■ **Your assignment**: Turn each of the rows below into a JSON list of strings, with one string per line of source text and blank lines omitted.

(Listed entries begins)

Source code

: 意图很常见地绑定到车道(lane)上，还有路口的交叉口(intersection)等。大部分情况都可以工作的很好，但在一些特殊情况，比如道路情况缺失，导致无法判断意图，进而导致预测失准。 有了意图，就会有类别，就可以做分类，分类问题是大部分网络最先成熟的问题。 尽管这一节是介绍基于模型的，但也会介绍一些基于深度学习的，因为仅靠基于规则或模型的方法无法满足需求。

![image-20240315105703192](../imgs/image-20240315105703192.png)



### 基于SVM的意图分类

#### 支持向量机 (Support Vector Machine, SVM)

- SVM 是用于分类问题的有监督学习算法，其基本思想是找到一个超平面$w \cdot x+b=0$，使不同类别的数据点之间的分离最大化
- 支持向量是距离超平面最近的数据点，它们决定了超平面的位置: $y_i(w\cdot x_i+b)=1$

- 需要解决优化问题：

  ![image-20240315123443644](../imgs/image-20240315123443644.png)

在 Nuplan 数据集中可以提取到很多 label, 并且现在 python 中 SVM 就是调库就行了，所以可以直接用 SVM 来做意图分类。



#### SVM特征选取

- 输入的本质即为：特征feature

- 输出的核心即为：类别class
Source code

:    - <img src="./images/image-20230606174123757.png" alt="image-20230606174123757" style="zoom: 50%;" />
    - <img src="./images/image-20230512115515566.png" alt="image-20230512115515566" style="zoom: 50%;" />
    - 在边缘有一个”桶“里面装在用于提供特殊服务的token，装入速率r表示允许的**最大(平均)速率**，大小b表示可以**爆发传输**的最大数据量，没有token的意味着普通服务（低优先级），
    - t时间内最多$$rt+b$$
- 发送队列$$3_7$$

(Listed entries ends)

■ **Solution to this problem**:
[
  "Source code",
  ": 意图很常见地绑定到车道(lane)上，还有路口的交叉口(intersection)等。大部分情况都可以工作的很好，但在一些特殊情况，比如道路情况缺失，导致无法判断意图，进而导致预测失准。 有了意图，就会有类别，就可以做分类，分类问题是大部分网络最先成熟的问题。 尽管这一节是介绍基于模型的，但也会介绍一些基于深度学习的，因为仅靠基于规则或模型的方法无法满足需求。",
  "![image-20240315105703192](../imgs/image-20240315105703192.png)",
  "### 基于SVM的意图分类",
  "#### 支持向量机 (Support Vector Machine, SVM)",
  "- SVM 是用于分类问题的有监督学习算法，其基本思想是找到一个超平面$w \\cdot x+b=0$，使不同类别的数据点之间的分离最大化",
  "- 支持向量是距离超平面最近的数据点，它们决定了超平面的位置: $y_i(w\\cdot x_i+b)=1$",
  "- 需要解决优化问题：",
  "  ![image-20240315123443644](../imgs/image-20240315123443644.png)",
  "在 Nuplan 数据集中可以提取到很多 label, 并且现在 python 中 SVM 就是调库就行了，所以可以直接用 SVM 来做意图分类。",
  "#### SVM特征选取",
  "- 输入的本质即为：特征feature",
  "- 输出的核心即为：类别class",
  "Source code",
  ":    - <img src=\"./images/image-20230606174123757.png\" alt=\"image-20230606174123757\" style=\"zoom: 50%;\" />",
  "    - <img src=\"./images/image-20230512115515566.png\" alt=\"image-20230512115515566\" style=\"zoom: 50%;\" />",
  "    - 在边缘有一个”桶“里面装在用于提供特殊服务的token，装入速率r表示允许的**最大(平均)速率**，大小b表示可以**爆发传输**的最大数据量，没有token的意味着普通服务（低优先级），",
  "    - t时间内最多$$rt+b$$",
  "- 发送队列$$3_7$$"
]